* **PROBLEM TO WORK ON**: Reproduce the complete set of records exactly. No picture is to appear in the copy.
Top of MATERIAL FOR THIS TASK
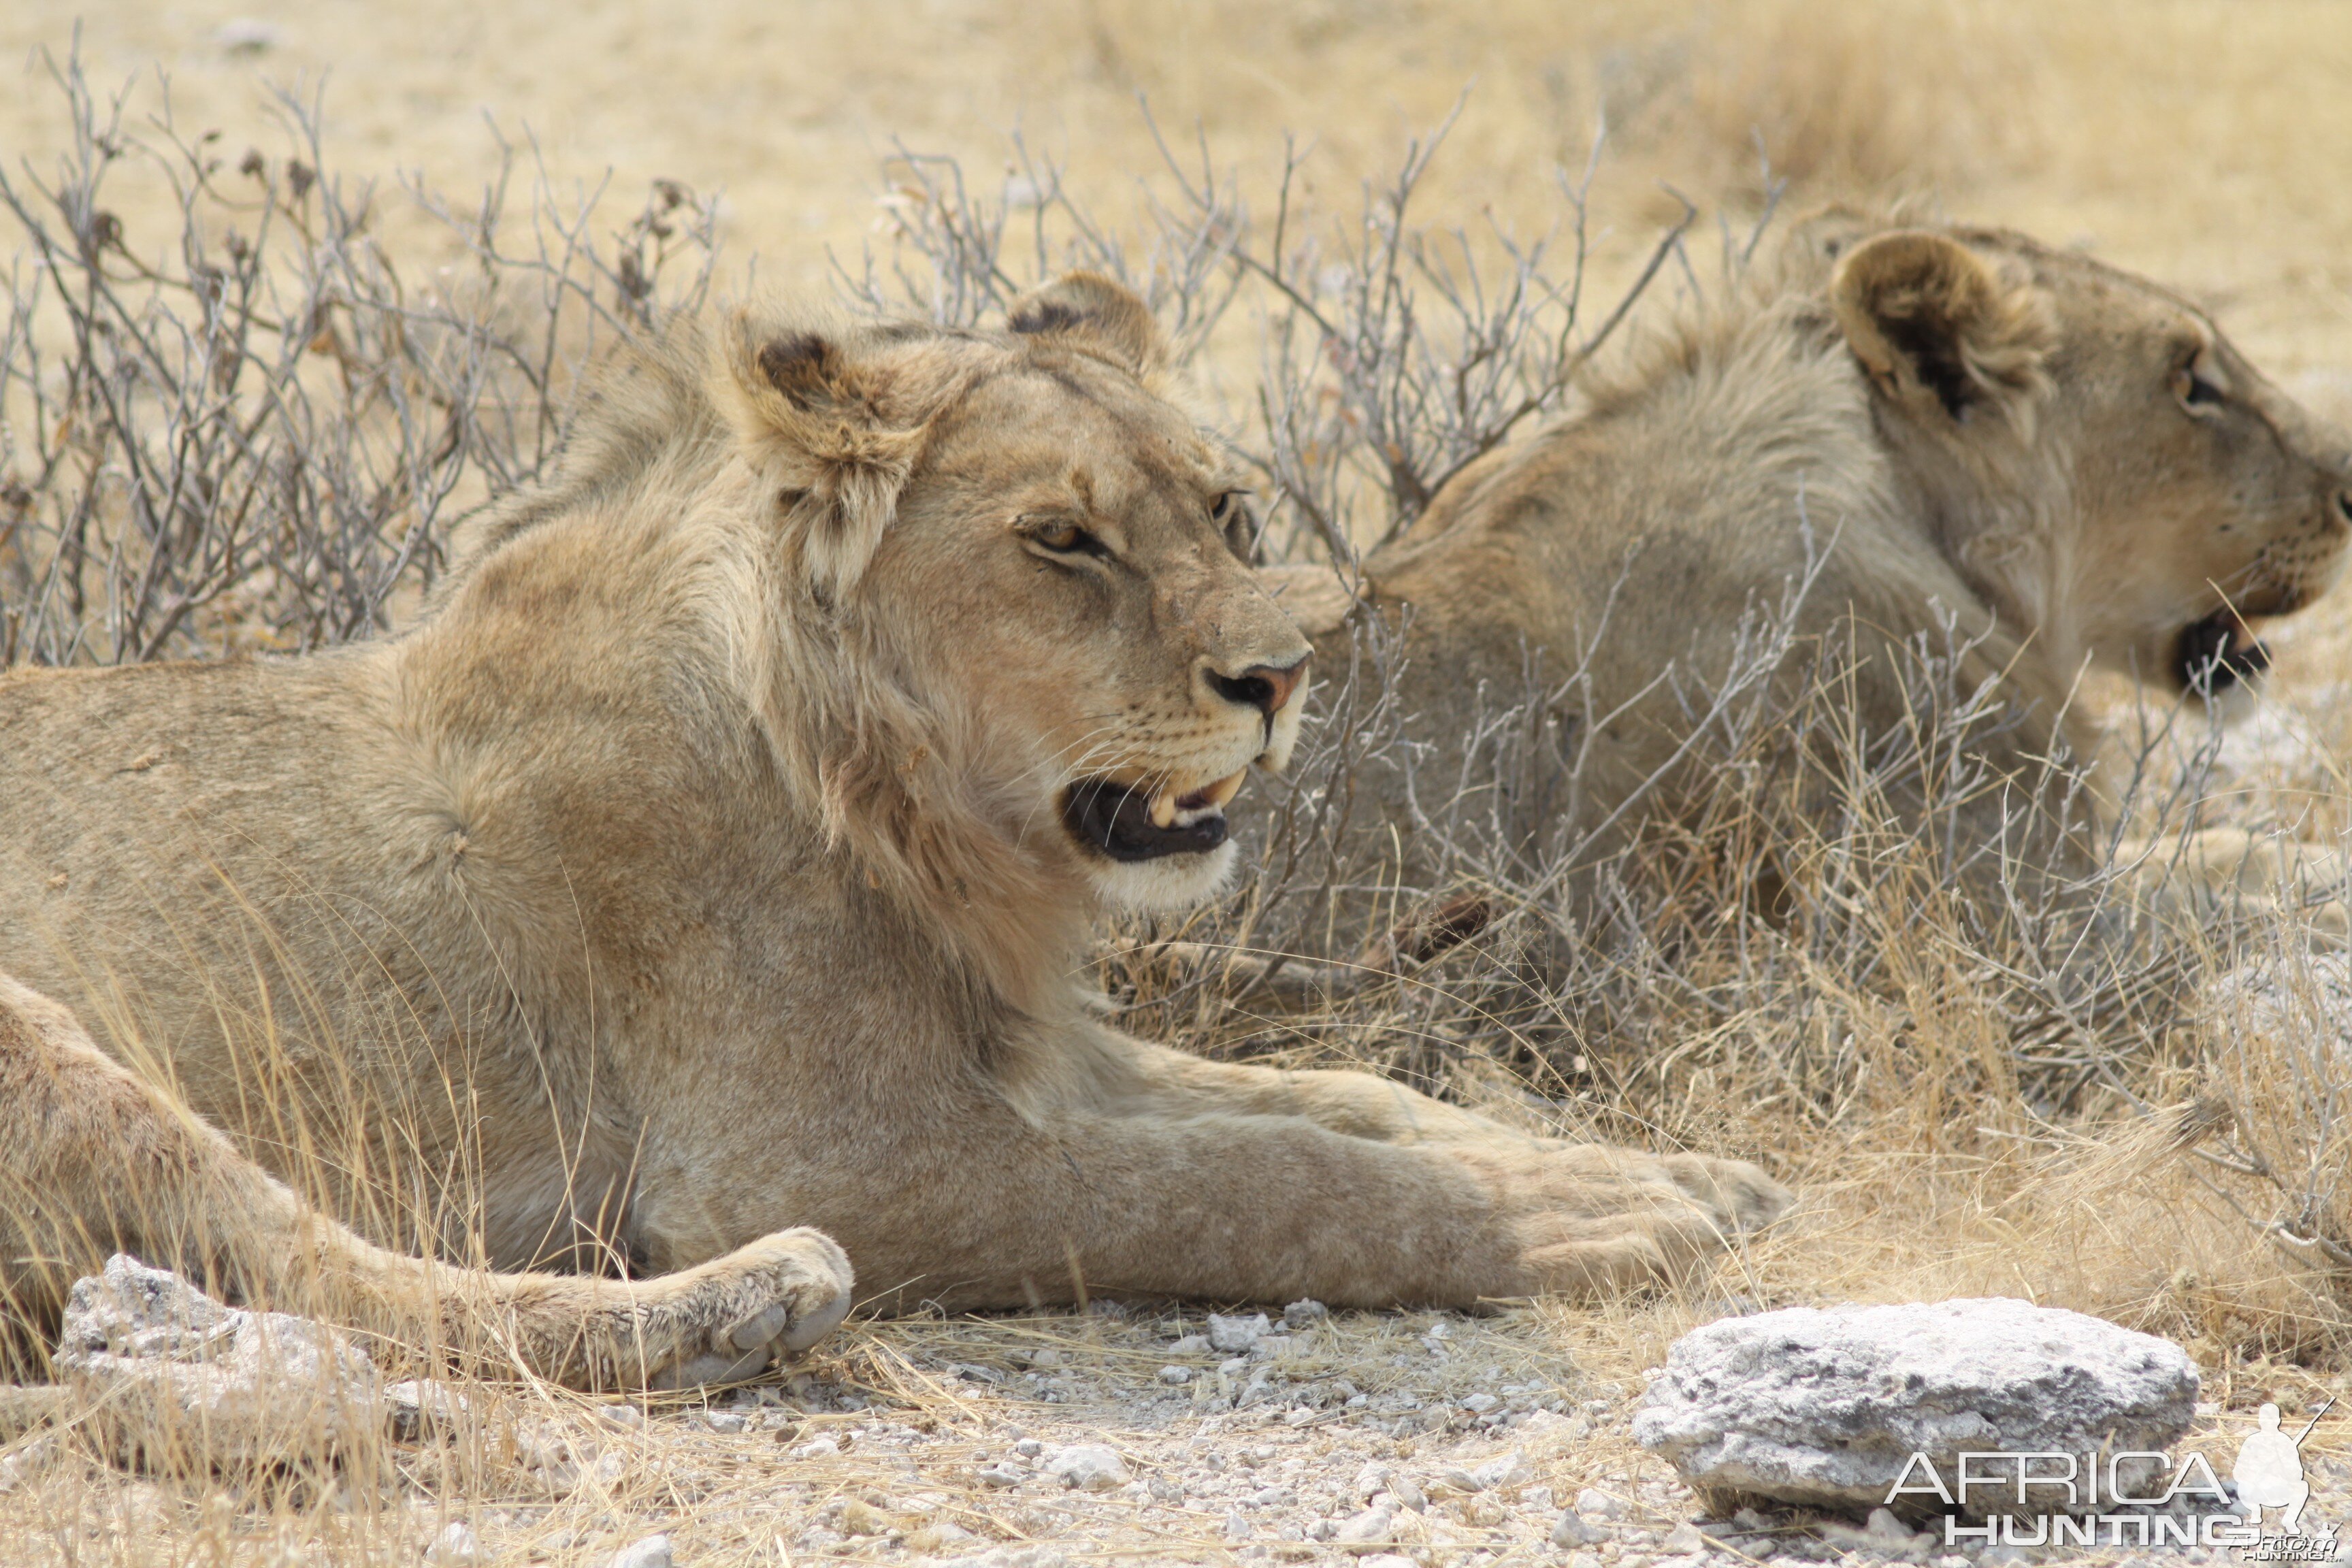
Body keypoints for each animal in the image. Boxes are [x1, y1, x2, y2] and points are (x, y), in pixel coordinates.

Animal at [0, 272, 1778, 1401]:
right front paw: (1582, 1222)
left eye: (1224, 511)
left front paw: (1656, 1168)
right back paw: (755, 1304)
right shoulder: (826, 1149)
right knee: (321, 1268)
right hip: (55, 1041)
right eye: (1061, 541)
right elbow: (1250, 1177)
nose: (1283, 674)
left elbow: (1349, 1096)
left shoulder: (1025, 1047)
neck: (923, 823)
Bottom of MATERIAL FOR THIS TASK
* **SOLUTION**:
Body keypoints for each animal in the image. Boxes are [x1, y1, x2, y2] and points are (x, y), in pixel coordinates.

Animal at [0, 272, 1778, 1401]:
right front paw: (1582, 1222)
left eye: (1224, 511)
left front paw: (1656, 1168)
right back paw: (755, 1304)
right shoulder: (826, 1149)
right knee: (321, 1268)
right hip: (55, 1041)
right eye: (1061, 541)
right elbow: (1250, 1177)
nose: (1283, 674)
left elbow: (1349, 1096)
left shoulder: (1025, 1047)
neck: (923, 823)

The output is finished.